Passage:
──────────────────────────────

Thread (36 messages) 36 messages, 4 authors, 2020-10-06

Re: [PATCH 1/6 v14] ARM: Handle a device tree in lowmem

From: Ard Biesheuvel <ardb@kernel.org>
Date: 2020-10-05 09:15:38

On Mon, 5 Oct 2020 at 09:14, Ard Biesheuvel [off-list ref] wrote:
Hi Linus,

Thanks for the elaborate explanation.

On Sun, 4 Oct 2020 at 22:50, Linus Walleij [off-list ref] wrote:
quoted
On Fri, Oct 2, 2020 at 1:01 PM Ard Biesheuvel [off-list ref] wrote:
quoted
On Thu, 1 Oct 2020 at 17:22, Linus Walleij [off-list ref] wrote:
quoted
OK, so if I am understanding this correctly, the root problem is that
the kernel unmaps the memory that the attached DTB resides in, right?
Yups, or, well in some places the kernel knows that the DT is there
so it sets up two 1MB sections over it, and then it assumes "no-one
is ever gonna touch those two section mappings, OK".

──────────────────────────────

Activity a: In the records below, copy out the lines exactly, beginning at the line that contains "狂賀~114年度消防設備人員考試，高鋒公職成績亮眼，一" and ending after the line that contains "info@drgpanagopoulos.com". Leave out the pictures.

Data provided:
──────────────────────────────

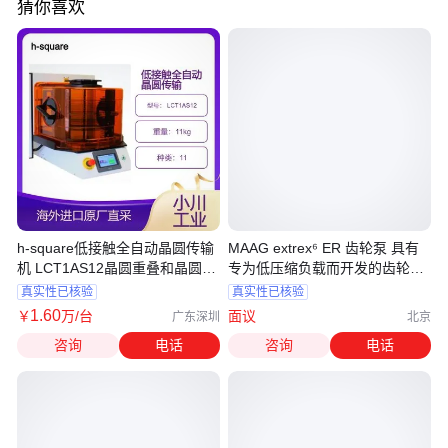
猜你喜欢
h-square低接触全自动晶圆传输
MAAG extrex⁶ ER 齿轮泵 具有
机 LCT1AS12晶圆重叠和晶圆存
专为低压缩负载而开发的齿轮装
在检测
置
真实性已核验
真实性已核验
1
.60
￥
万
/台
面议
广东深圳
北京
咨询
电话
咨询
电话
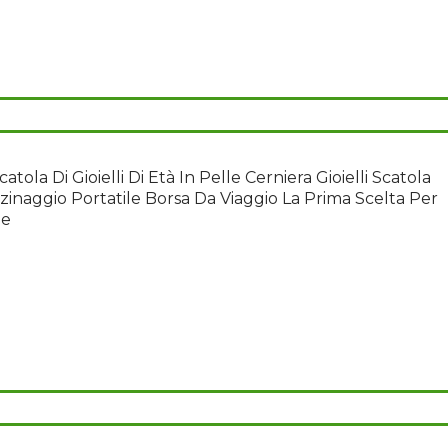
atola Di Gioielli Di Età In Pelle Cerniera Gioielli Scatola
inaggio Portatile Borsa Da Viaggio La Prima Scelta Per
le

──────────────────────────────

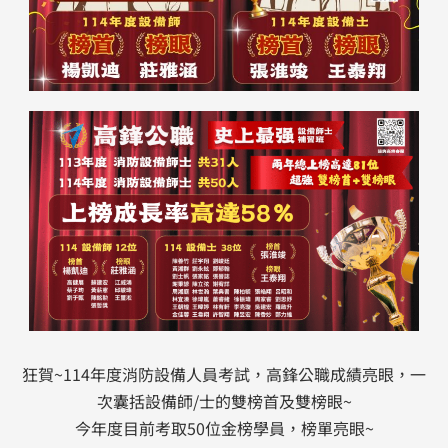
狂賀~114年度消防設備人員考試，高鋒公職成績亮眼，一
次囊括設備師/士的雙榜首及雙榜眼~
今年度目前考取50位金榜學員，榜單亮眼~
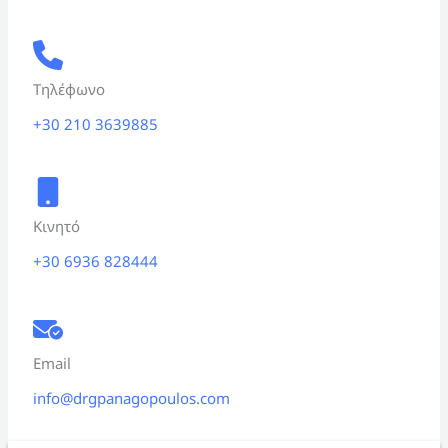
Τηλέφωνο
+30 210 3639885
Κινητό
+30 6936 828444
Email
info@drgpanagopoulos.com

──────────────────────────────

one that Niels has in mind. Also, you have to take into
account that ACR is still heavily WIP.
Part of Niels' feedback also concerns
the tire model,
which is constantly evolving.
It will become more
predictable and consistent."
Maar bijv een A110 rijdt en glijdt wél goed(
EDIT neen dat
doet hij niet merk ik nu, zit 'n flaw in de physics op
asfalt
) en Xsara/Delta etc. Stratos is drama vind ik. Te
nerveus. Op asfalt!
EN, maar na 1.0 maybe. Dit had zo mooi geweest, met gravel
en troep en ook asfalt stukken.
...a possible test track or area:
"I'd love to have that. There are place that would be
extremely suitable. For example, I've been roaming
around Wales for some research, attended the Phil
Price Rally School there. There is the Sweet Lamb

──────────────────────────────

Activity b: Translate this sentence from the mailing-list thread into Spanish: "OK, so if I am understanding this correctly, the root problem is that the kernel unmaps the memory that the attached DTB resides in, right?"

Answer space a:
狂賀~114年度消防設備人員考試，高鋒公職成績亮眼，一
次囊括設備師/士的雙榜首及雙榜眼~
今年度目前考取50位金榜學員，榜單亮眼~
Τηλέφωνο
+30 210 3639885
Κινητό
+30 6936 828444
Email
info@drgpanagopoulos.com

Answer space b: Bien, entonces, si lo entiendo correctamente, el problema de fondo es que el kernel desmapea la memoria en la que reside el DTB adjunto, ¿verdad?